Cyber-Insurance Costs Skyrocket Amid Onslaught of Attacks
Hackers wreak havoc on American manufacturing, health care and construction sectors, according to US-Israeli startup
Cyber-insurance rates have more than doubled for many US companies in the past year amid a surge in online attacks during the COVID-19 pandemic.
At-Bay, an Israeli-American cyber-insurance startup that is headquartered in San Francisco and has offices in Tel Aviv, reported that cyber liability premiums across the United States surged by an average of 82% since the end of June 2020.
According to Roman Itskovich, co-founder and chief risk officer at At-Bay, the jump was steepest in the health care, manufacturing and infrastructure sectors. In the latter two, costs have skyrocketed by roughly 200%. As for health care, costs have gone up by 170%.
“We’ve seen 20 or 30% additional increases just in the last month,” Itskovich told The Media Line.
Cyber-insurance policies are specialty forms of cover aimed at protecting businesses and individuals in the event of a cyberattack or data breach. Traditional insurance policies are not generally designed to cover such issues and many in fact exclude any loss or damage caused by cyber-related incidents.
The construction and manufacturing sectors have long under-invested in cybersecurity, making them an attractive target for criminals, Itskovich said.
“They were not worried because attackers historically were going after financial services or retail where you could steal credit card information,” he explained. “Once this ransomware thing started to be big in late 2019 – and it really accelerated through 2020 – attackers understood that you can go after a construction firm. They don’t have any information to steal but you can still extract a lot of ransom from them.”
According to Ayelet Kutner, At-Bay’s chief technology officer, the most prevalent form of cyberattack at the moment is known as ransomware. The goal of such attacks is first and foremost extortion: Cybercriminals infiltrate a computer system and block access to critical files and data, demanding that organizations pay a ransom to restore the system to its previous condition.
“Ransomware is around 60% of all cyber insurance claims in the US,” Kutner told The Media Line.
“The majority of them are caused by open RDP ports,” she said, referring to Remote Desktop Protocol, a Microsoft-owned technology that enables remote connections to other computers.
“There are tons of vulnerabilities there; Microsoft keeps patching it but there’s always more to be found,” Kutner said.
Such incidents have become more and more common as a growing number of people around the globe work from home due to pandemic restrictions.
After ransomware, financial fraud is the second most common type of cyberattack. In these incidents, criminals trick companies or individuals into transferring funds or making payments by pretending to be someone else.
The vast majority of cyber-criminals target US businesses and the American “cyber-insurance market is probably around 90% of the global market,” Itskovich said.
In fact, US government statistics show there are over 4,000 ransomware attacks across the country on a daily basis. The average ransom fee has gone up from $5,000 in 2018 to roughly $200,000 in 2020, according to the National Security Institute.

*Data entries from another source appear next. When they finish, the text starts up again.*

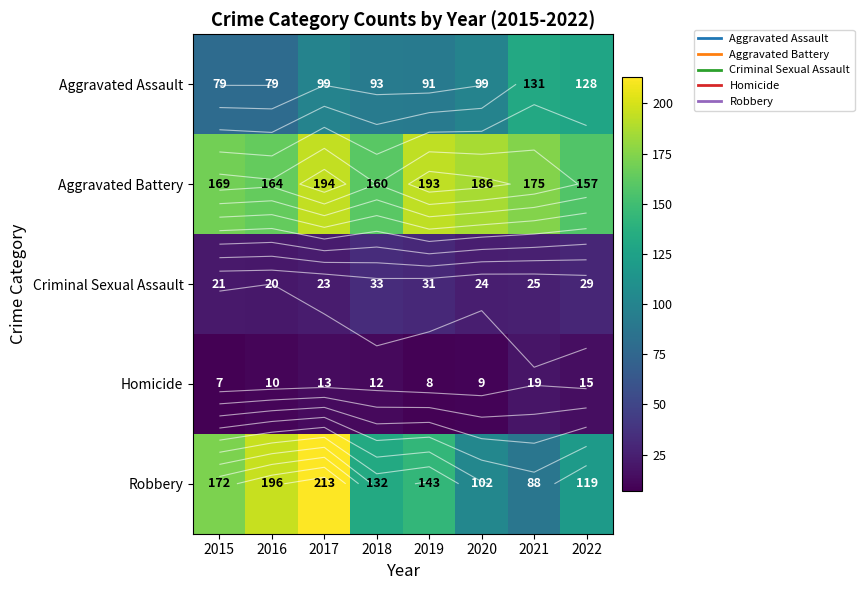

At how many categories does at least one series exceed 111?

8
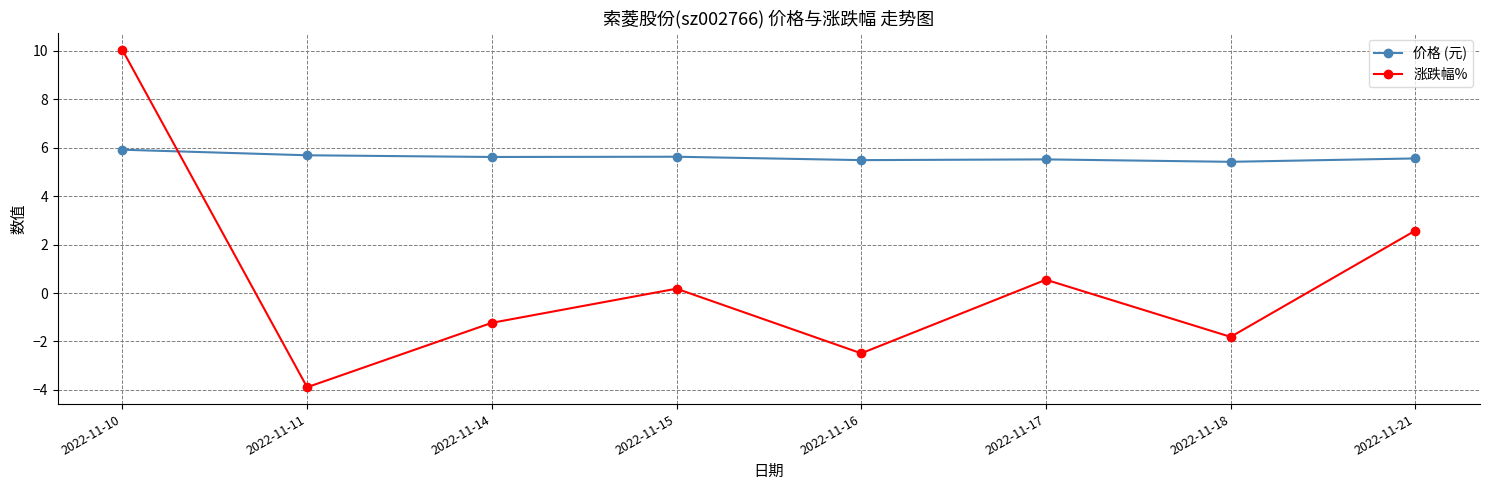

Rank the series by their average value, from lowest to highest.

涨跌幅%, 价格 (元)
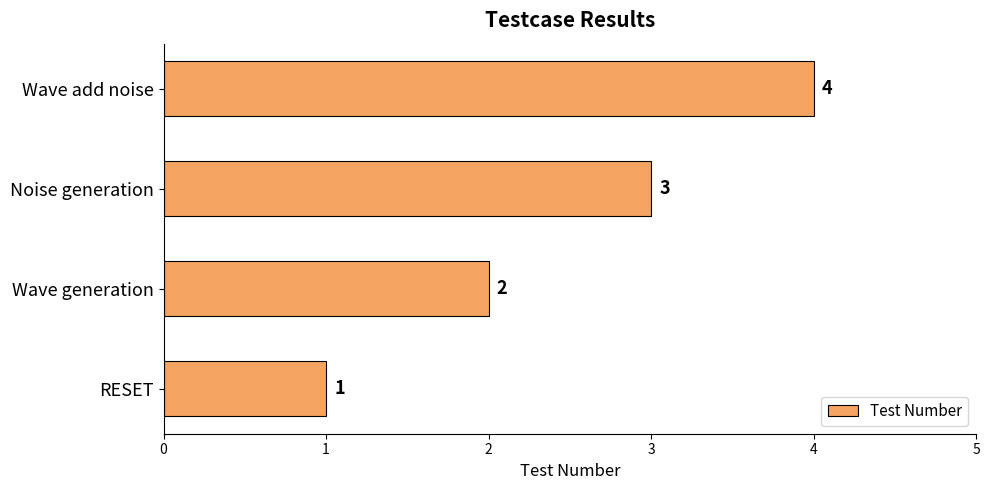

What is the change in value from Wave generation to Wave add noise?

+2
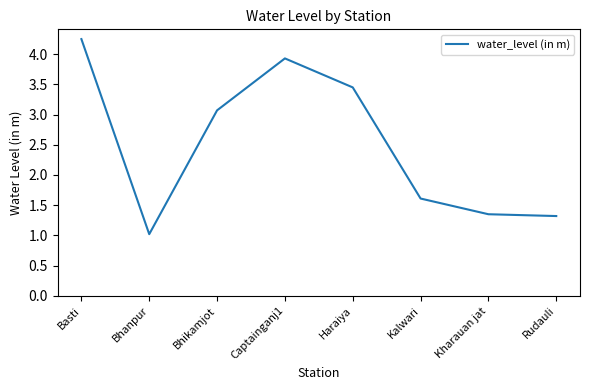

The chart shows a value of 3.1 at Bhikamjot. True or false?

True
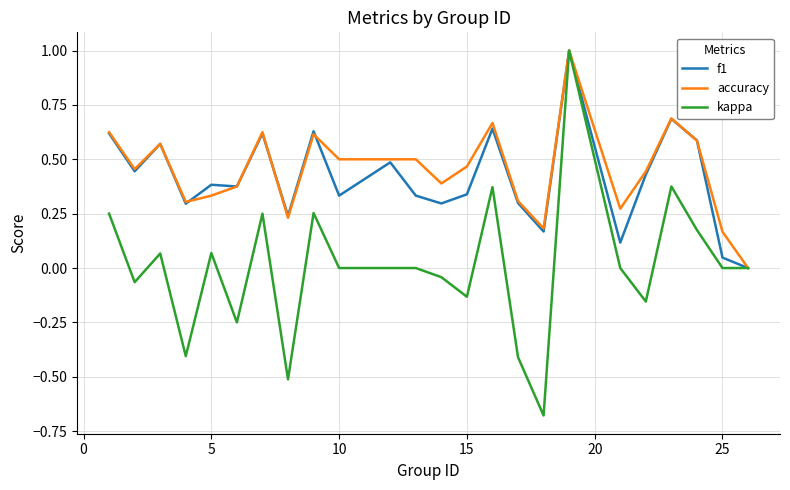

Which series has the largest total across all categories?

accuracy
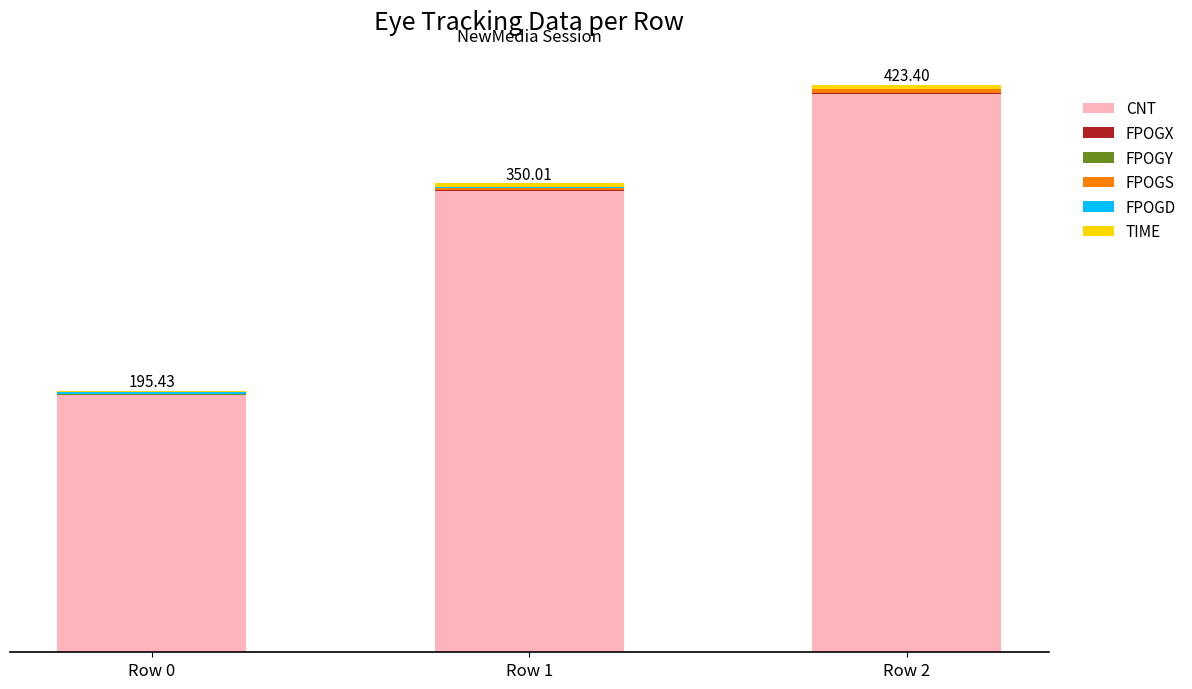

Are the bars horizontal?

No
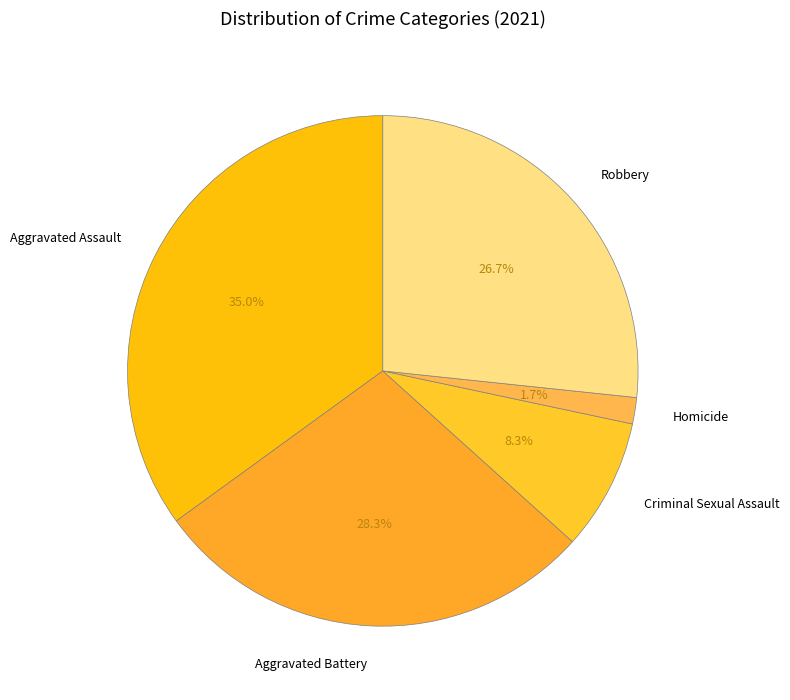

To the nearest percent, what is the difference between the largest and smallest slice percentages?

33%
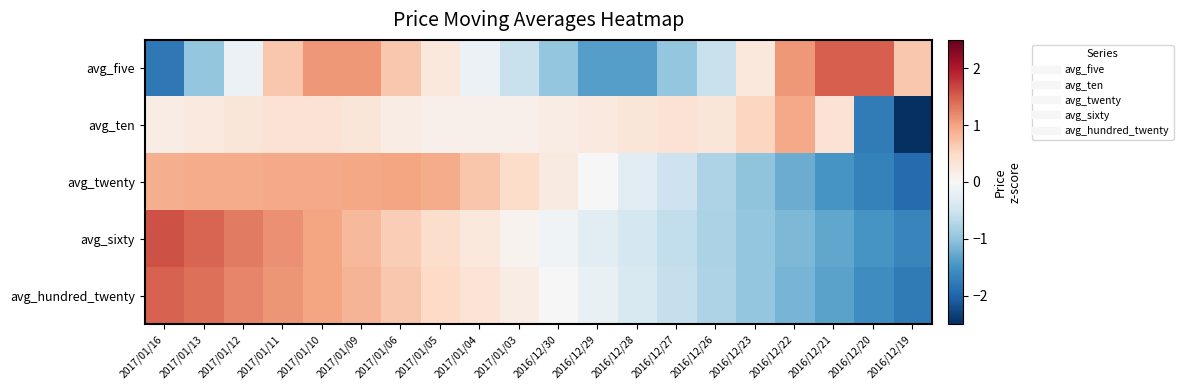

Reading left to right, what are all the values shown in this chart?

avg_five: 2017/01/16=-1.8	2017/01/13=-1.0	2017/01/12=-0.1	2017/01/11=0.7	2017/01/10=1.1	2017/01/09=1.1	2017/01/06=0.7	2017/01/05=0.3	2017/01/04=-0.1	2017/01/03=-0.6	2016/12/30=-1.0	2016/12/29=-1.4	2016/12/28=-1.4	2016/12/27=-1.0	2016/12/26=-0.6	2016/12/23=0.3	2016/12/22=1.1	2016/12/21=1.5	2016/12/20=1.5	2016/12/19=0.7
avg_ten: 2017/01/16=0.2	2017/01/13=0.2	2017/01/12=0.3	2017/01/11=0.4	2017/01/10=0.4	2017/01/09=0.3	2017/01/06=0.2	2017/01/05=0.1	2017/01/04=0.1	2017/01/03=0.1	2016/12/30=0.2	2016/12/29=0.2	2016/12/28=0.3	2016/12/27=0.4	2016/12/26=0.3	2016/12/23=0.5	2016/12/22=1.0	2016/12/21=0.4	2016/12/20=-1.8	2016/12/19=-3.8
avg_twenty: 2017/01/16=0.9	2017/01/13=0.9	2017/01/12=0.9	2017/01/11=0.9	2017/01/10=0.9	2017/01/09=1.0	2017/01/06=1.0	2017/01/05=0.9	2017/01/04=0.7	2017/01/03=0.5	2016/12/30=0.2	2016/12/29=-0.0	2016/12/28=-0.3	2016/12/27=-0.5	2016/12/26=-0.8	2016/12/23=-1.0	2016/12/22=-1.2	2016/12/21=-1.5	2016/12/20=-1.7	2016/12/19=-1.9
avg_sixty: 2017/01/16=1.6	2017/01/13=1.5	2017/01/12=1.3	2017/01/11=1.1	2017/01/10=1.0	2017/01/09=0.8	2017/01/06=0.6	2017/01/05=0.4	2017/01/04=0.3	2017/01/03=0.1	2016/12/30=-0.1	2016/12/29=-0.3	2016/12/28=-0.4	2016/12/27=-0.6	2016/12/26=-0.8	2016/12/23=-1.0	2016/12/22=-1.1	2016/12/21=-1.3	2016/12/20=-1.5	2016/12/19=-1.7
avg_hundred_twenty: 2017/01/16=1.5	2017/01/13=1.4	2017/01/12=1.2	2017/01/11=1.1	2017/01/10=1.0	2017/01/09=0.8	2017/01/06=0.7	2017/01/05=0.5	2017/01/04=0.3	2017/01/03=0.2	2016/12/30=-0.0	2016/12/29=-0.2	2016/12/28=-0.4	2016/12/27=-0.6	2016/12/26=-0.8	2016/12/23=-1.0	2016/12/22=-1.2	2016/12/21=-1.3	2016/12/20=-1.6	2016/12/19=-1.8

Many of the hackers involved in ransomware attacks are linked to criminal gang activity, according to Itskovich.
“The usual suspects in attacks against the US, in general, are typically associated with Russia, China or Iran, though midmarket ransomware is mostly an east European phenomenon,” he said.
As for preventive measures, At-Bay’s CTO Kutner has several recommendations.
“The majority of attacks will start from an email so you should secure your email account by additional security measures – like using secure email gateway [software],” she said. “Multifactor authentication is also very important.”
Secure email gateway software is designed to prevent unwanted email – such as spam, phishing attacks or other malware – from reaching a person’s inbox.
Companies should also keep up-to-date offline backups of their information in the event of a breach, Kutner suggested.
“Instead of decrypting everything and paying the ransom, you just reinstall everything and if you have all of the data backed up you can be back on your feet rather quickly,” she said.